Black Butler (黒執事) (2014)

Black Butler takes extraordinary liberties with its source material—and pulls off something most interesting

A young nobleman and genius detective solves every case, even the fiendishly difficult ones—with a little help from a demon who will one day devour his soul. Both characters engage in philosophical debates about the nature of man. The demon obviously is a Butlerian (pun fully intended) while the noble is a Hobbesian. Hilarity ensues as they solve the most gruesome mysteries together.

Existing first as a manga series, then an anime, the live-action Black Butler film is a showcase of the human creativity that is called upon to deal with the problems that naturally arise from making an nth generation adaptation of a franchise. The more popular choices are all fraught with danger: a blow by blow recreation of the story would create a most faithful adaptation, but one devoid of surprises; an original side-story will please the fans but pose problems of canonicity and accusations of filler; a story set after the end of the original series would be nothing more than an encore before the final curtain bow.

Black Butler attempts to solve the problem by re-imagining the entire franchise. Plot-wise, it is almost a re-tread of the “Jack the Ripper” arc of both the manga and anime, with very much the same key plot points, twists, and structure. Key lines of dialogue and mottos are kept intact, often uttered as either a prelude or a punchline to long action sequences that are directed much like those from Ghost in the Shell and The Matrix–but with more improbable weapons that seem to be a mainstay of this film.

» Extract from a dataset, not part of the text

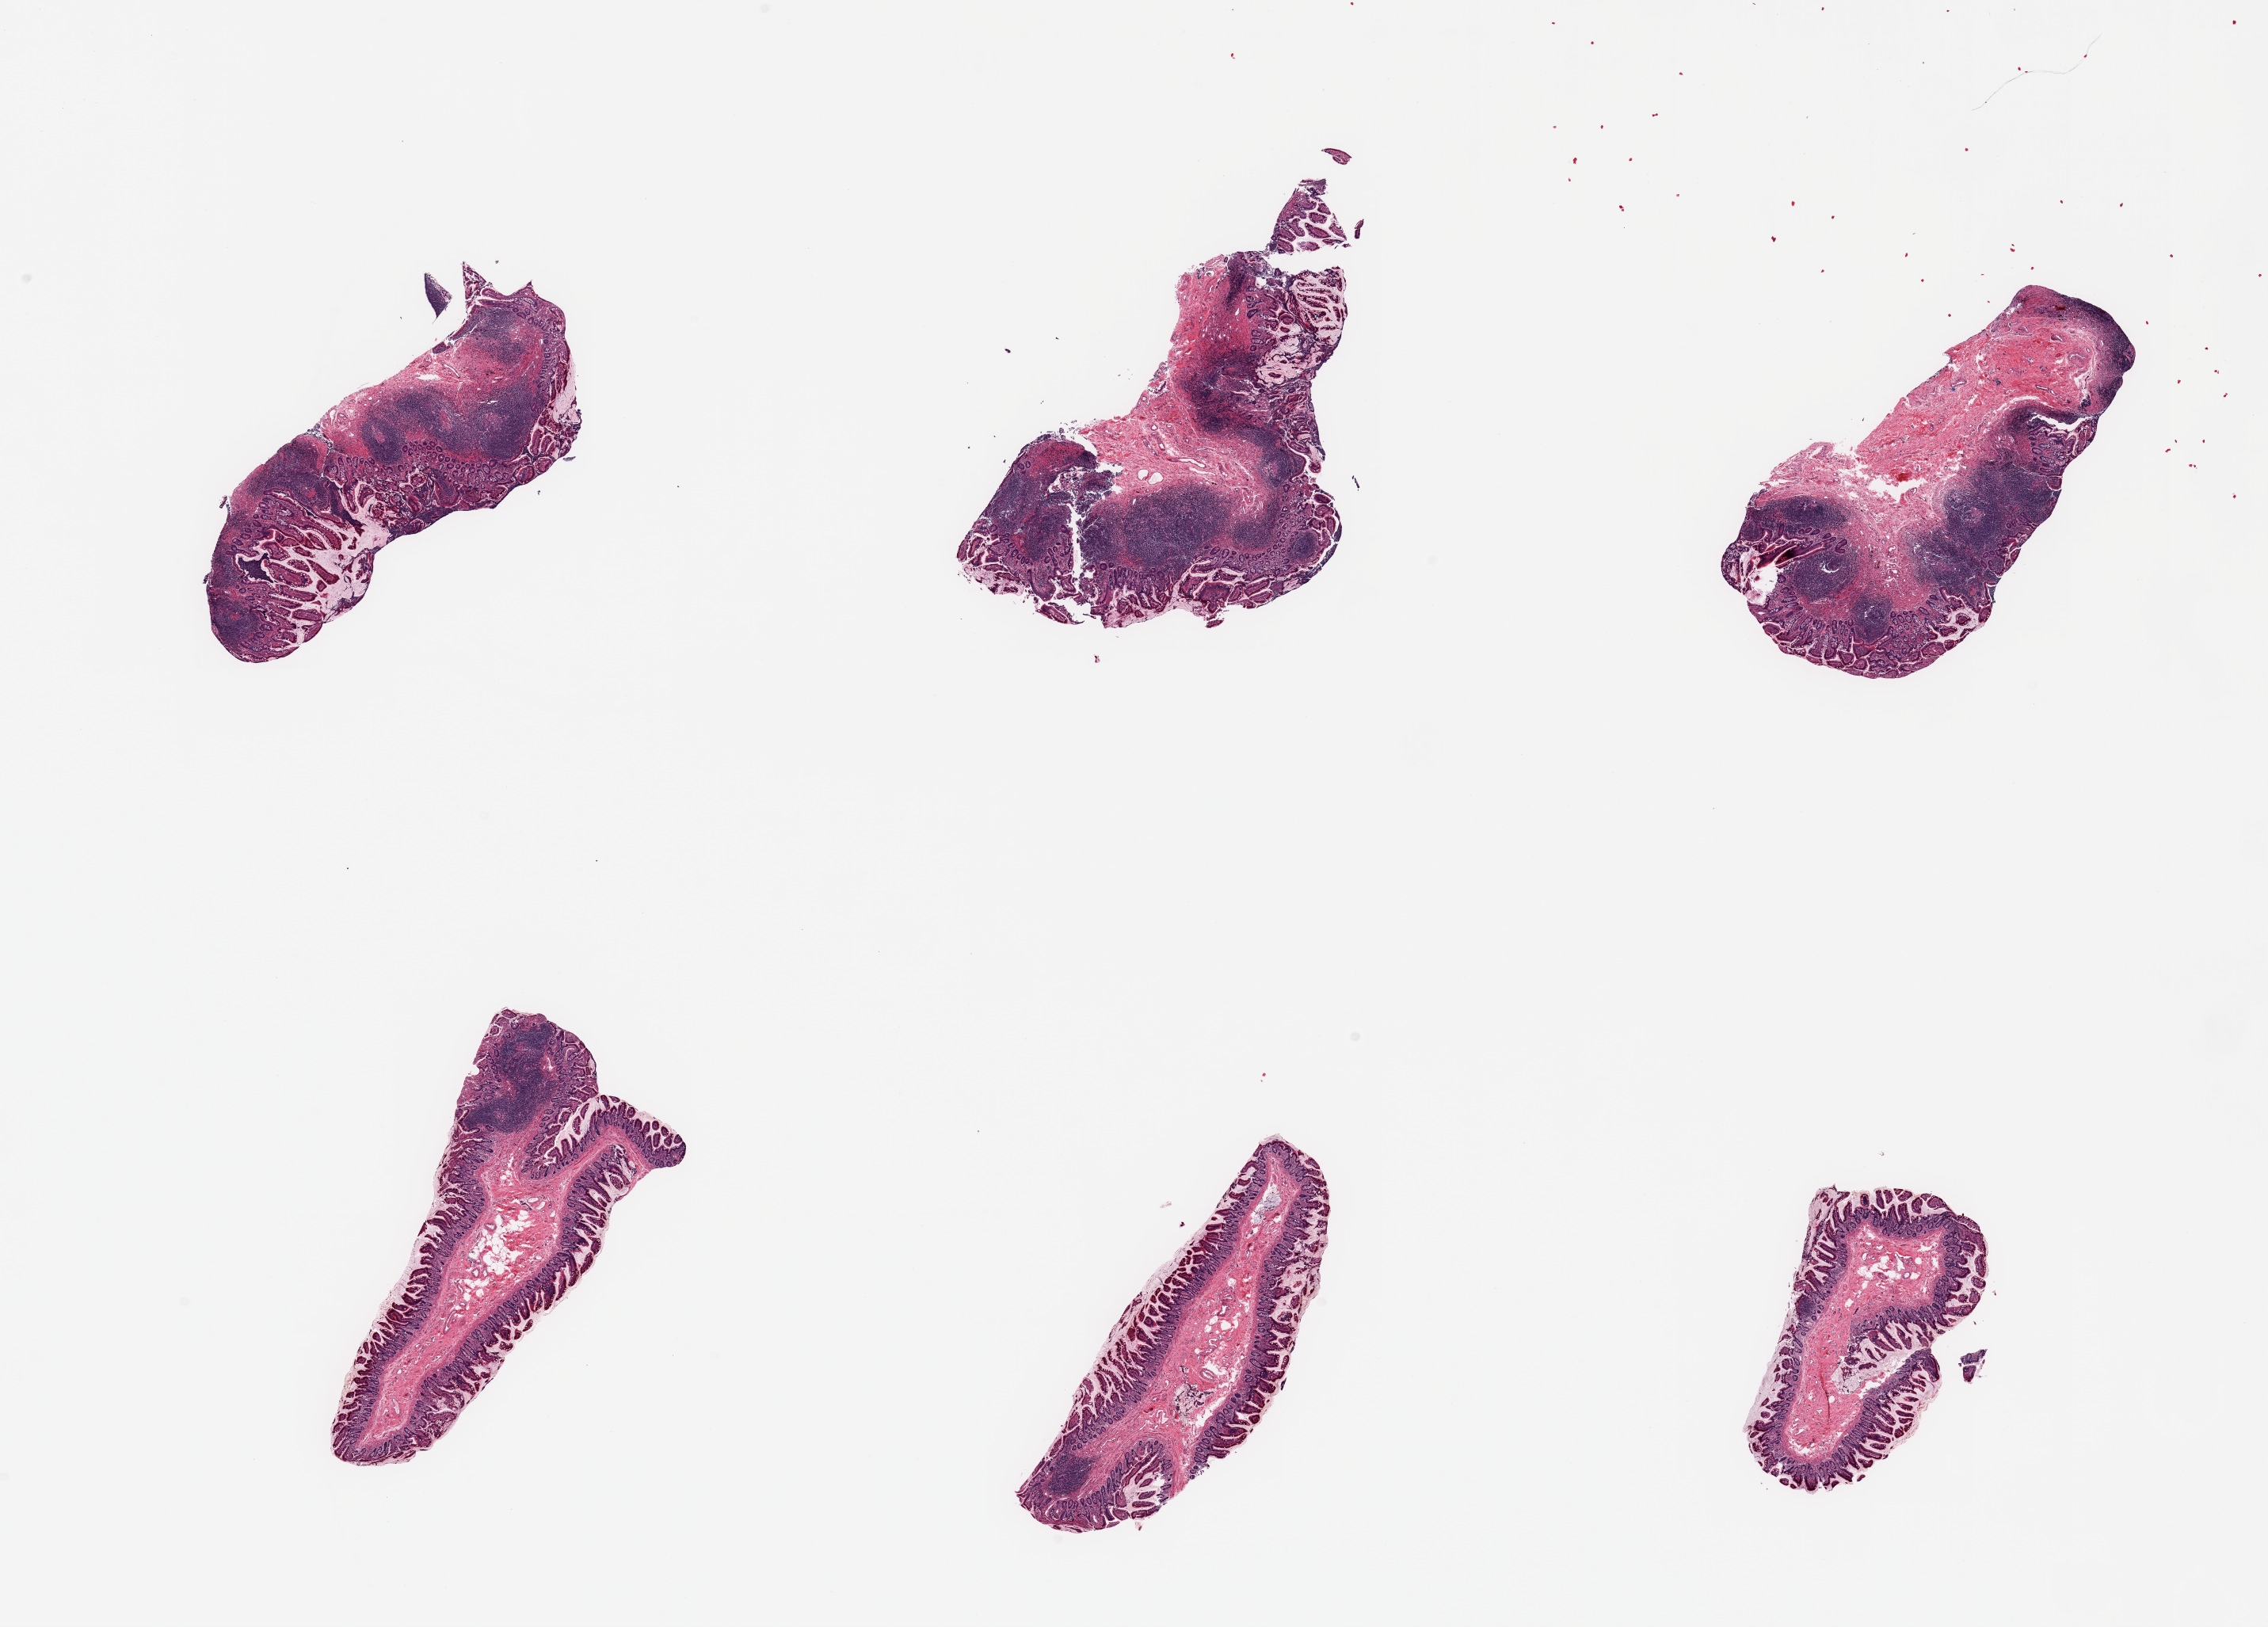
Whole-slide image, haematoxylin and eosin stain, shown as a low-resolution overview of the whole scanned area (about 22.6 x 16.2 mm, from a 20x scan), PAXgene-fixed paraffin-embedded (PFPE) section, section of ileum (target tissue), tissue donor sample. Donor: male.
- review note (as recorded): 6 pieces, well-preserved mucosa, target lymphoid aggregates are ~30% tissue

Yet in changing the setting from Victorian England (always a great period for Gothic and macabre mysteries) to the modern world (with its preoccupation with the theatre of terrorism), and shrinking a gargantuan cast of eccentric characters to a tag team/odd coupling of detectives with opposing philosophies, Black Butler becomes more than a fantasy drama with implausible cute characters but a commentary on the modern world, crime, and human nature.